1. The cardiac cycle consists of systole followed by diastole. During systole the heart contracts, and in diastole it fills with blood in preparation for its next contraction.

2. Most of ventricular filling results from the elastic expansion of the myocardial walls and the passive flow of blood from the atria and the major veins.The atria provide the final 30 percent to the volume of the ventricles just before ventricular systole.

Heart Sounds:

1.The closure of valves and the rushing of blood through the heart gives rise to the characteristic heart sounds heard during auscultation. A stethoscope is used to detect these sounds.

The Electrocardiogram (ECG):

1. A recording of the electrical activities of the heart constitutes an electrocardiogram. Important landmarks of an ECG include the P wave, the QRS complex, and the T wave.

Cardiodynamics

1. The amount of blood ejected into the systemic circulation during a single heartbeat represents the stroke volume of the heart.The amount ejected by the left ventricle each minute

represents the cardiac output.

2. Cardiac output can be altered by changing the heart rate or the amount of cardiac contraction. The amount of increase possible represents the cardiac reserve.

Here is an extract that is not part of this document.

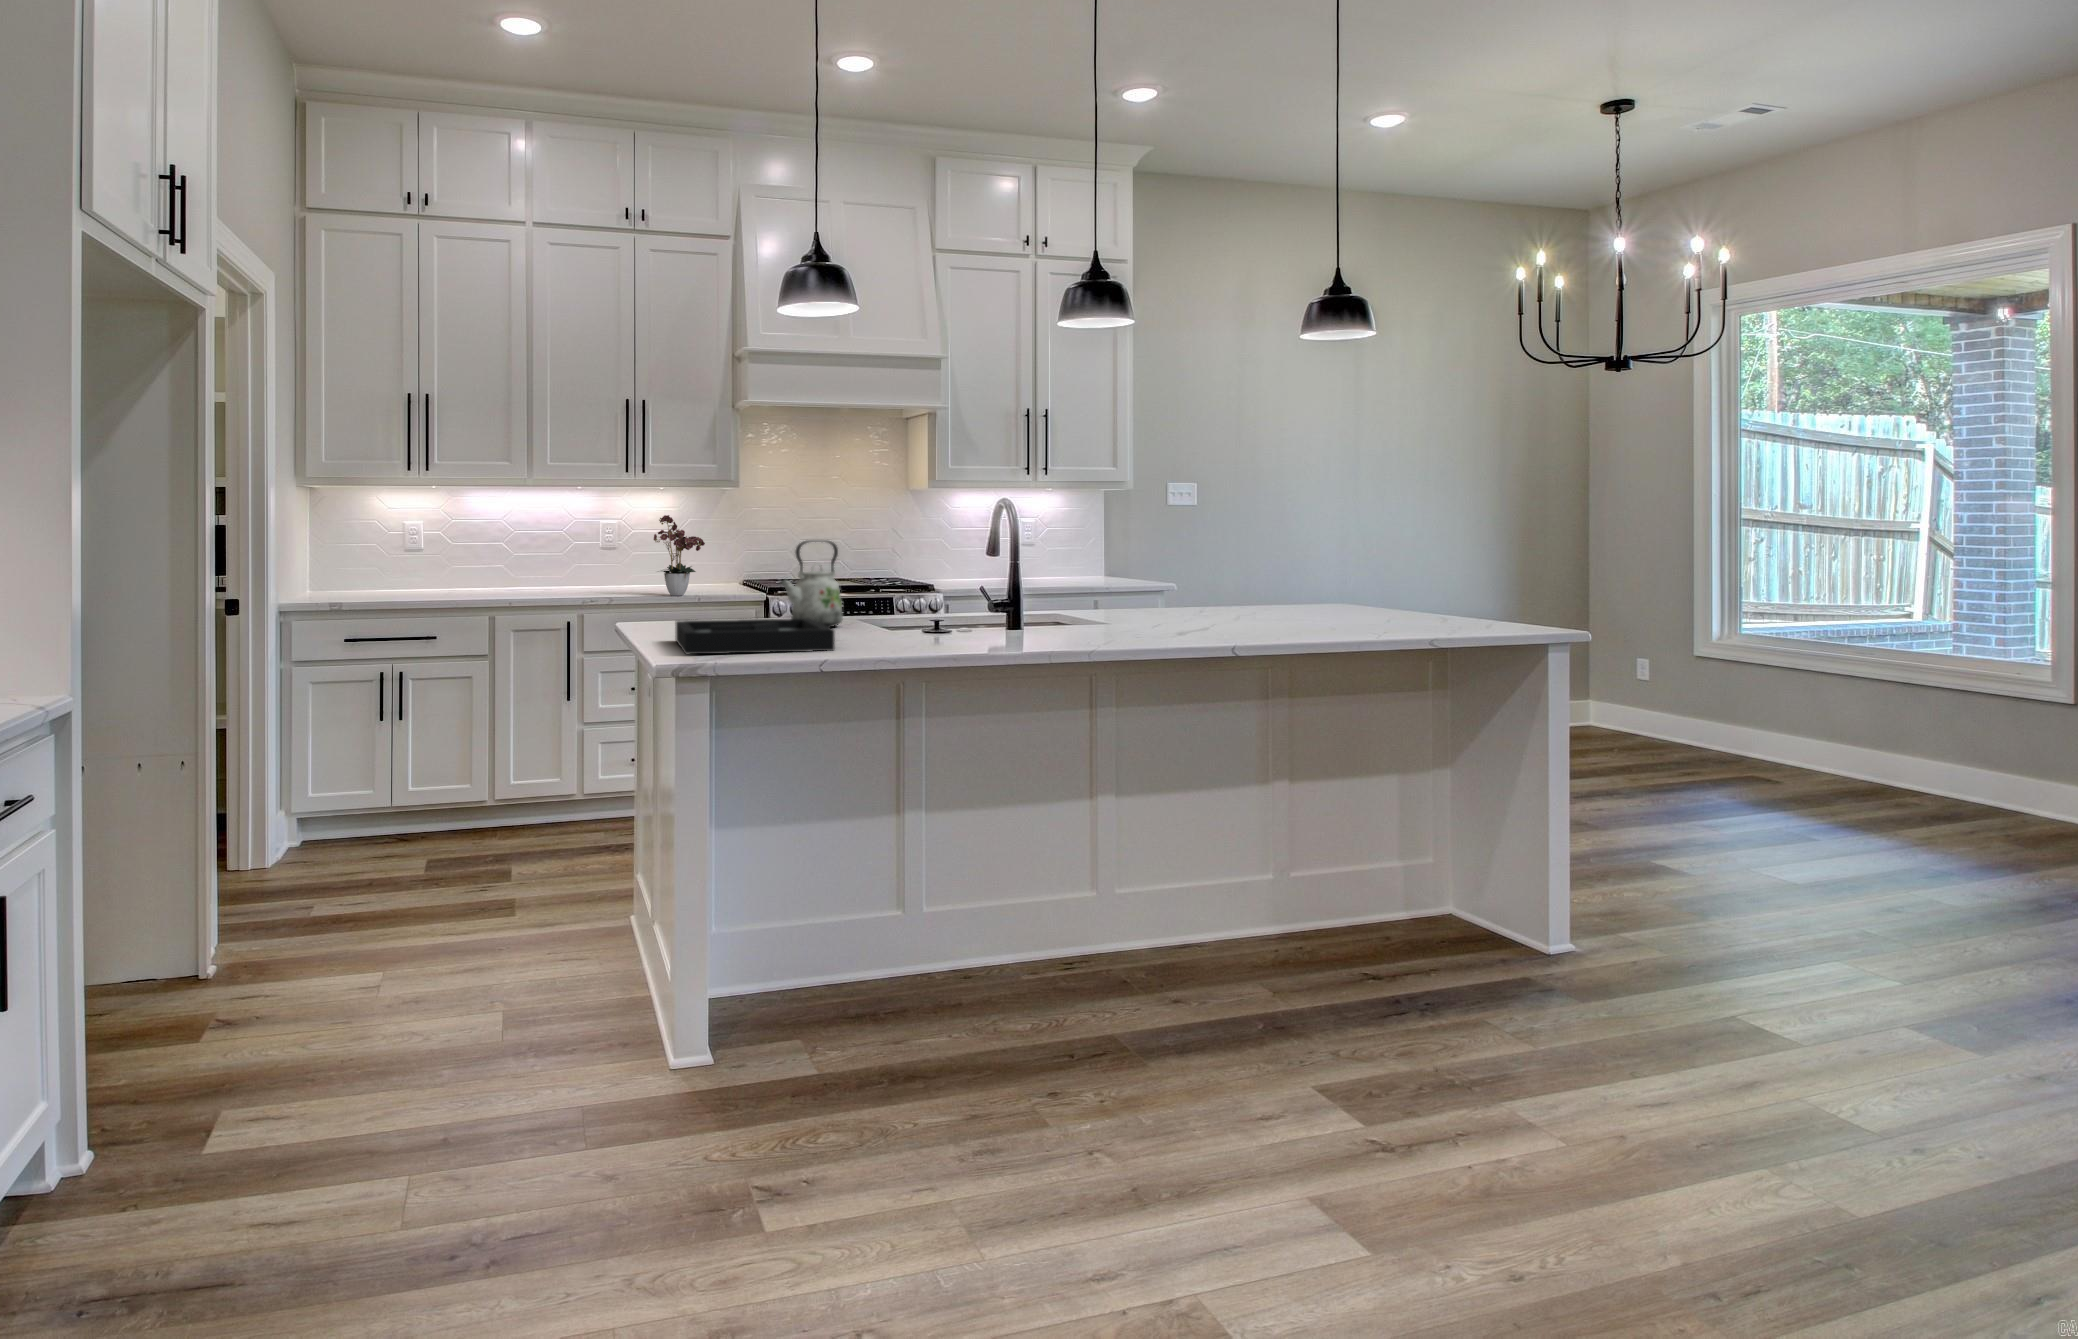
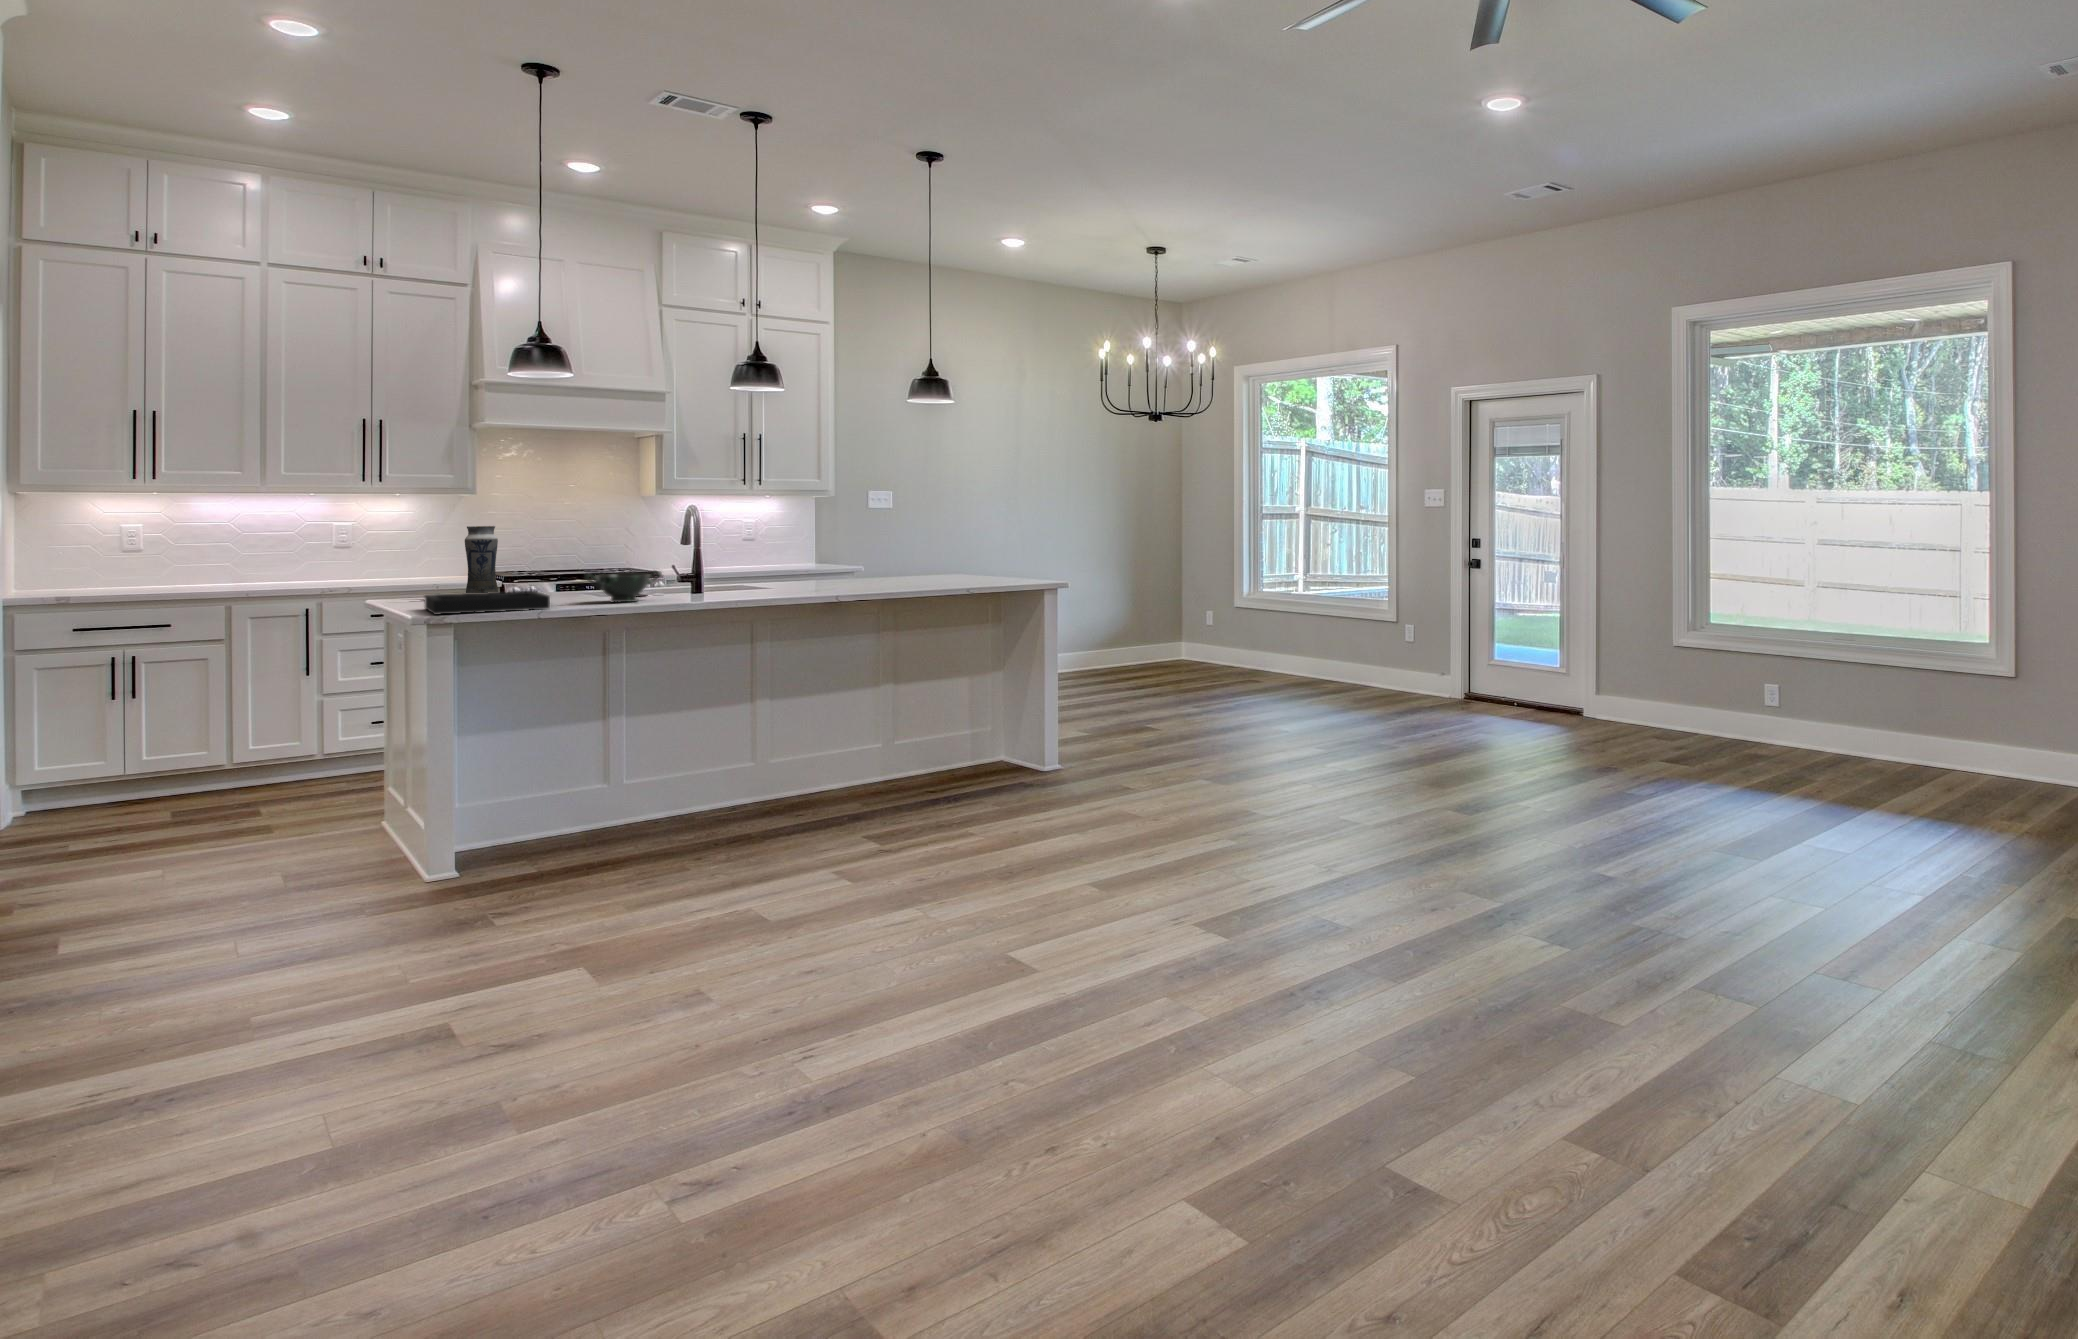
flower arrangement: present [654,515,705,596] -> none [393,514,452,584]
vase: none [724,523,762,625] -> present [465,526,498,593]
kettle: present [781,540,843,627] -> none [511,537,564,599]
bowl: none [877,592,979,641] -> present [585,571,662,602]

The Control of Heart Rate:

1. The basic heart rate is determined by the pace of at the SA node.This rate can be modified by the autonomic nervous system.

2. The heart receives both sympathetic and parasympathetic innervation via the cardiac plexus.

3. Parasympathetic stimulation slows the heart rate because ACh increases the time it takes for the SA nodal cells to reach threshold.

4. Sympathetic stimulation increases the heart rate because the cells depolarize to threshold more quickly.

5. The atrial reflex (Bainbridge reflex) accelerates the heart rate when the walls of the right atrium are stretched.Part of the acceleration results from the stretching of the nodal fibers, and part from a sympathetic reflex involving stretch receptors in the atrial wall.

The Regulation of Stroke Volume:

1. The stroke volume is the difference between the end-diastolic volume and the end-systolic volume. Changing either value affects the stroke volume.

2. The filling time and the venous return interact to determine the end-diastolic volume.

3. Intrinsic regulation involves an automatic response of the heart to changes in the end-diastolic volume. Within normal limits, the greater the EDV, the more powerful the succeeding contraction will be; this has been called Starling's law of the heart .

4. Autonomic innervation primarily affects stroke volume by altering the end-systolic volume. Sympathetic activity produces more powerful contractions, lowering ESV, and parasympathetic stimulation reduces contractile strength, elevating ESV.

5. Stroke volume increases with increasing heart rate up to rates of about 180 bpm. Due to limited filling time, any further increases in heart rate will be accompanied by a reduction in stroke volume.

The Coordination of Autonomic Activity:

1. The cardiac centers (cardioacceleratory and cardioinhibitory) of the medulla represent the autonomic headquarters for cardiac control.

2. The cardiac centers receive inputs from receptors monitoring blood pressure and the concentrations of oxygen and carbon dioxide in the blood and cerebrospinal fluid; reflexes adjust cardiac output to maintain adequate blood flow to peripheral tissues.